No complex system is ever fully healthy.
At first glance, this might look like a bold claim, but it is absolutely true. There will always be a component that is performing in a sub-optimal fashion, or a component that is currently on fail-over to a secondary instance. The key thing here is that when issues occur, action can be taken automatically (ideally), or manually to address the issue and ensure the overall system remains stable and within any agreed performance indicators.

Distributed systems are pathologically unpredictable.
Consider a large scale cloud service with differing traffic profiles each day. Such a system may perform very well with one traffic profile, and perform sub-optimally with another. In this example, again knowing an issue exists is critical. Some of these types of issues can be difficult to spot if the relevant observability functionality has not been built-in. Performance issues in production especially can be hidden if the right observability tools are not in place and constantly reviewed.

It’s impossible to predict the myriad states of partial failure various parts of the system might end up in.
This is especially true of complex distributed systems, and it is definitely impossible to test all failure scenarios in a very complex system in my opinion. However, the key failure scenarios that can be identified, must be tested and mitigations put in place as necessary.
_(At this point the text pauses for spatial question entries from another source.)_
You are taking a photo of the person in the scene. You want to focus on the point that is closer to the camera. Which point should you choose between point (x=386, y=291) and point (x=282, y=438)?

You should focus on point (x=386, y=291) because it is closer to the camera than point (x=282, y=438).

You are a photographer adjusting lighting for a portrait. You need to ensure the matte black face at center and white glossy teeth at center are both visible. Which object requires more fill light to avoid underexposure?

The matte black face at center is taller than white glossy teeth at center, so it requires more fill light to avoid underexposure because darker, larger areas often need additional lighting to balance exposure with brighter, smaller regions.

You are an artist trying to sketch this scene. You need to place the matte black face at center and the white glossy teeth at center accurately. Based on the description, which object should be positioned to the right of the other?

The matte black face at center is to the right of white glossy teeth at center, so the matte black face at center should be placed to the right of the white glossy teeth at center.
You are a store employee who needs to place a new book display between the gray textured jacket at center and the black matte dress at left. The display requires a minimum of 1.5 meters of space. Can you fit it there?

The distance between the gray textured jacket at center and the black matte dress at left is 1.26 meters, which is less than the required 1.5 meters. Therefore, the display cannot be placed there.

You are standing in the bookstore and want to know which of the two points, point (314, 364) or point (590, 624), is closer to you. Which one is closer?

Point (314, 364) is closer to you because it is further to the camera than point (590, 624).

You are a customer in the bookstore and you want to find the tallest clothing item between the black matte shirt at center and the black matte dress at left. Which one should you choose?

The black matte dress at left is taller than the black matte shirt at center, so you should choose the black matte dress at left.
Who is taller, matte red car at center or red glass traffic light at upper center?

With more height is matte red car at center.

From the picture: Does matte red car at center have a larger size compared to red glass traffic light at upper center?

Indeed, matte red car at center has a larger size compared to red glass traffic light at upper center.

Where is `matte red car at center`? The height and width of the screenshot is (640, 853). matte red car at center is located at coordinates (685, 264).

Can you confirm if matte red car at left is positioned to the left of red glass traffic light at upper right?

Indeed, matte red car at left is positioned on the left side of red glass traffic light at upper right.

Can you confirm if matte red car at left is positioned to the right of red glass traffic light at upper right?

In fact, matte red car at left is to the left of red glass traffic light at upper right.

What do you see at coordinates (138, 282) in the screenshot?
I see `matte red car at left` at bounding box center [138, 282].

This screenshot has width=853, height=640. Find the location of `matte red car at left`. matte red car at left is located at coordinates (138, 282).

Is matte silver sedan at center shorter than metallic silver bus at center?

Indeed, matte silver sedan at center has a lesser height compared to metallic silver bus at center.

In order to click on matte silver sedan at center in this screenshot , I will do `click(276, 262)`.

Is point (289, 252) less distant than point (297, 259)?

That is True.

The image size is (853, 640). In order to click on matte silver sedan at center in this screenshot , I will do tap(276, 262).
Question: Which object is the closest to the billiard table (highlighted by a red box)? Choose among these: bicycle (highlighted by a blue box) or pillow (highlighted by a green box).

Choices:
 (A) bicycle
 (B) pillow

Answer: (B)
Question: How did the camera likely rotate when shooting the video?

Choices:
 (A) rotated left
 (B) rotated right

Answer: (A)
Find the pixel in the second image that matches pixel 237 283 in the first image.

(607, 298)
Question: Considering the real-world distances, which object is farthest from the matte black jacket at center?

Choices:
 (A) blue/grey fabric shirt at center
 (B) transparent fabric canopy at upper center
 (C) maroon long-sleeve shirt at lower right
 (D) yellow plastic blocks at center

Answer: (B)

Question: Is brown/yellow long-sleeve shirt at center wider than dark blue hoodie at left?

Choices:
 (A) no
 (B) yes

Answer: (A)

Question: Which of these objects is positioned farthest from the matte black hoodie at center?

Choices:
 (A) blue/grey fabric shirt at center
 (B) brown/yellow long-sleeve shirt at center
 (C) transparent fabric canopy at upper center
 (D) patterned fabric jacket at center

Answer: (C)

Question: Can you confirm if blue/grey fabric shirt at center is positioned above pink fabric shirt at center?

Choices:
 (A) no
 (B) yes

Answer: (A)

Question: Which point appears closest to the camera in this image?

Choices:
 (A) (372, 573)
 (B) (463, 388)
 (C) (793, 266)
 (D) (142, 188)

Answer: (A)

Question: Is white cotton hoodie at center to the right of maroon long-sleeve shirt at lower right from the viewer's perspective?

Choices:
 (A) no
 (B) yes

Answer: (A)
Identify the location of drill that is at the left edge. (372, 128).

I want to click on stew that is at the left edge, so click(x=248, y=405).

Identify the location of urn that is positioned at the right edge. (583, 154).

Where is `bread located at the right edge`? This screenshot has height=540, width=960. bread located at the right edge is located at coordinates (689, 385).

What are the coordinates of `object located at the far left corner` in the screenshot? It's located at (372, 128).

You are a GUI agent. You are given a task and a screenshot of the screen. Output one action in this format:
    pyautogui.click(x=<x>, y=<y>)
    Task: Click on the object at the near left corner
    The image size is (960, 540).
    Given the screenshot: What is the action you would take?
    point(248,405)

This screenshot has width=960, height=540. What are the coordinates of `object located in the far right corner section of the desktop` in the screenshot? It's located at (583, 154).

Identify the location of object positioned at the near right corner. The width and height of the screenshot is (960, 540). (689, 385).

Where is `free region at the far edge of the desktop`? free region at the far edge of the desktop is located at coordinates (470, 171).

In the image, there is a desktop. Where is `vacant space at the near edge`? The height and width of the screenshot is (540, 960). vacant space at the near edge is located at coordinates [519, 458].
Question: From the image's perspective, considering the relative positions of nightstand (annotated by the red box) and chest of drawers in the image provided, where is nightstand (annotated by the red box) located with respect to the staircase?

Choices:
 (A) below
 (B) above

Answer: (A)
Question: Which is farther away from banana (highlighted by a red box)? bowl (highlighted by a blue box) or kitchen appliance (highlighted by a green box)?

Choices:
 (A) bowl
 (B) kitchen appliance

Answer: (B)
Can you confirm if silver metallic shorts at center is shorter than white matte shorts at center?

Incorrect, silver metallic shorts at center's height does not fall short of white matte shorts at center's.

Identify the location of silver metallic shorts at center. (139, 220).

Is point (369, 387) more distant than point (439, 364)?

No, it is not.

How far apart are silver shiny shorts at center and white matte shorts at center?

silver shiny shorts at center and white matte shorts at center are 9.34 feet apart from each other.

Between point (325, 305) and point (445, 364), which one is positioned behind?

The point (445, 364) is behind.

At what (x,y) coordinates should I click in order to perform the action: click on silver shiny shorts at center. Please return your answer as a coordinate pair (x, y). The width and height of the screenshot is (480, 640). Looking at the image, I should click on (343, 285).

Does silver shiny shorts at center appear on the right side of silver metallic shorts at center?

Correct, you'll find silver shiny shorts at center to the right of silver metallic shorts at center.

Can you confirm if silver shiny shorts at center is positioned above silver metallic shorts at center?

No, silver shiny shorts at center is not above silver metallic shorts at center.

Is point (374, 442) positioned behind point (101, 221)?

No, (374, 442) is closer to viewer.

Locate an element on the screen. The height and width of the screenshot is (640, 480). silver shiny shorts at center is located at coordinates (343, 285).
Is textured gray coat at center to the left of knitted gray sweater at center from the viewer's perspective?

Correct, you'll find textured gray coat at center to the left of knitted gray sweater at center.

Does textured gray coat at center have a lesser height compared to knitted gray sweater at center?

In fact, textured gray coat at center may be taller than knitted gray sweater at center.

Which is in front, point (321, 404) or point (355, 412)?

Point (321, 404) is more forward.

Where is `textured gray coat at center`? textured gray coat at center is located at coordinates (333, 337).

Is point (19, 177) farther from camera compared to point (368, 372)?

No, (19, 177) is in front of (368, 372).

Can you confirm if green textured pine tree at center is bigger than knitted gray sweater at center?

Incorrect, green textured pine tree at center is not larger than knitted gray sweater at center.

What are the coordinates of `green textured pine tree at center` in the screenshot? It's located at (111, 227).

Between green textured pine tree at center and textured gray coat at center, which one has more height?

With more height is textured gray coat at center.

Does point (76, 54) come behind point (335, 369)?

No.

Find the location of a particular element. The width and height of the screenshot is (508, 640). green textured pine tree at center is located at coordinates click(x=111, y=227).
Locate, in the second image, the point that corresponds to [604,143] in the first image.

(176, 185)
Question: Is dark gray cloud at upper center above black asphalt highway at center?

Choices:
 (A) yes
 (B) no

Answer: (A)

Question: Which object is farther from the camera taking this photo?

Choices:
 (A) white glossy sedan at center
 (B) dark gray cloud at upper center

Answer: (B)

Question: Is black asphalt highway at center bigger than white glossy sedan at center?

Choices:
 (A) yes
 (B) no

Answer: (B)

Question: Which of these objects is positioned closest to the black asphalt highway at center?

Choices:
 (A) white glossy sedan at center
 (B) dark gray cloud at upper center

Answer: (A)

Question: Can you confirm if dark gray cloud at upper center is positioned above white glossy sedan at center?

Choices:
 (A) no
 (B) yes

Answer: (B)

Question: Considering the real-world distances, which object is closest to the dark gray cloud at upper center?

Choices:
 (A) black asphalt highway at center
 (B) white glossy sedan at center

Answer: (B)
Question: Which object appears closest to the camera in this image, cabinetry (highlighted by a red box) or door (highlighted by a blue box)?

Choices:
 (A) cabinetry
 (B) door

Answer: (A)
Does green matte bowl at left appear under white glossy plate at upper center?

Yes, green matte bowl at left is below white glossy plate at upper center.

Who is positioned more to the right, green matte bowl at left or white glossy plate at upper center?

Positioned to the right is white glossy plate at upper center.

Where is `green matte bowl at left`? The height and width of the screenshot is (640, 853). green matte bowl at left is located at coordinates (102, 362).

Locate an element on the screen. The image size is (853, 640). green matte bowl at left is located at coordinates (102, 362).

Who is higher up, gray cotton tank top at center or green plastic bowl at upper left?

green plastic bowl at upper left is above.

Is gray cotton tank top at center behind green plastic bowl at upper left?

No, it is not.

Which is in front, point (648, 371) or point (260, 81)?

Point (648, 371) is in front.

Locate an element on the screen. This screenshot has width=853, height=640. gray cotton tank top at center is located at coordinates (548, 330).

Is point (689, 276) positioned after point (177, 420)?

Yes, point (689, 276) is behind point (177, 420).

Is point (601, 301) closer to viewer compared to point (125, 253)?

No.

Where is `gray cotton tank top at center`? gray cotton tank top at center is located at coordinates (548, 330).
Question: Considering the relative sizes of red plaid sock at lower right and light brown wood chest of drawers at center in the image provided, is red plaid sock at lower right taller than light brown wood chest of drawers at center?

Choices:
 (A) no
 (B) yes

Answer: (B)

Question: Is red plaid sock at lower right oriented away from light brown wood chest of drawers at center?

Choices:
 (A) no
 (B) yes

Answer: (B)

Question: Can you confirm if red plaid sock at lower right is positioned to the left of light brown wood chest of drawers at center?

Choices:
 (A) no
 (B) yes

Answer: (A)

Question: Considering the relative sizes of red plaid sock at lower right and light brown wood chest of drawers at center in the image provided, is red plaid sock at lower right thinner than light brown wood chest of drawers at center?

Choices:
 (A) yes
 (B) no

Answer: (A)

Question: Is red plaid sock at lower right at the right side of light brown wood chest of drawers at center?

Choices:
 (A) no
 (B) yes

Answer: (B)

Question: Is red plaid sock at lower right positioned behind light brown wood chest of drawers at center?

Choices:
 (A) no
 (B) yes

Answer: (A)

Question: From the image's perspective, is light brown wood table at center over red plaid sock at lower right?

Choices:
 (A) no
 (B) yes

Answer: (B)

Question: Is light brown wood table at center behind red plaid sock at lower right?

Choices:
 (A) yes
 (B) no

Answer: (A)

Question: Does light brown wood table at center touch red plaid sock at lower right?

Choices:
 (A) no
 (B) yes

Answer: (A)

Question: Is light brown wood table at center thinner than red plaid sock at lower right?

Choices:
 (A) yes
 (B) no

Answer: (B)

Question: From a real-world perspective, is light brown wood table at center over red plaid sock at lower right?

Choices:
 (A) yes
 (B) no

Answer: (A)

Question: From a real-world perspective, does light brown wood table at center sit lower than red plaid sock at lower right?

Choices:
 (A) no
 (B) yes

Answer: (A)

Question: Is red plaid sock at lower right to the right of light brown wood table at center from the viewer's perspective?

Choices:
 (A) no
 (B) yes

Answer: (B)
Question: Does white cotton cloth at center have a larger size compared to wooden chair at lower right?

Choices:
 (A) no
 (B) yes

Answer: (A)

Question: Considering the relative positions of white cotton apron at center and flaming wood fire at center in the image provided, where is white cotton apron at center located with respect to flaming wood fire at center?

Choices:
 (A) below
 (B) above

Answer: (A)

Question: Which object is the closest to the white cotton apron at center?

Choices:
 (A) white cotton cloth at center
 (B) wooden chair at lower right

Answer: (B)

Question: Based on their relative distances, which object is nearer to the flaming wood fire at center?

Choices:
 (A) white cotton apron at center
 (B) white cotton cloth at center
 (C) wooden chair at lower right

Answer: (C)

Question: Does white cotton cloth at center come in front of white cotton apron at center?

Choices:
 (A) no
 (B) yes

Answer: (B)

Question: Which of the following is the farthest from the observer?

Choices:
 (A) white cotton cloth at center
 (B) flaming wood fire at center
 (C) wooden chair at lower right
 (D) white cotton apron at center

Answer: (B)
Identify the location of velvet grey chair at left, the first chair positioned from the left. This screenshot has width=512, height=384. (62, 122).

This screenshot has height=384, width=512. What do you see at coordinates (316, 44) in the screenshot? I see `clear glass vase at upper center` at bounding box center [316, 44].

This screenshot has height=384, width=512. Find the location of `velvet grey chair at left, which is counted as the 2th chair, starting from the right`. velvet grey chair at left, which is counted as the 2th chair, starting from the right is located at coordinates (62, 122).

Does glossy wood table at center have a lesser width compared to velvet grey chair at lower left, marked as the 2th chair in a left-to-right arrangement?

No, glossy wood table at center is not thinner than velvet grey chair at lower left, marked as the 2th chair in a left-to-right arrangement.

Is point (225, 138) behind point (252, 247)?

For anything else, monitoring points should be in place to detect as many issues as possible.

Failure needs to be embraced at every phase, from system design to implementation, testing, deployment, and, finally, operation.
There will always be issues that occur which are not caught in monitoring. Sometimes these are minor with no customer impact, sometimes not. It is important when these issue occur to learn from them, and make the necessary updates to detect them should they occur again. System monitoring points should be defined early in the project lifecycle, and tested multiple times throughout the project development lifecycle.

Ease of debugging is a cornerstone for the maintenance and evolution of robust systems.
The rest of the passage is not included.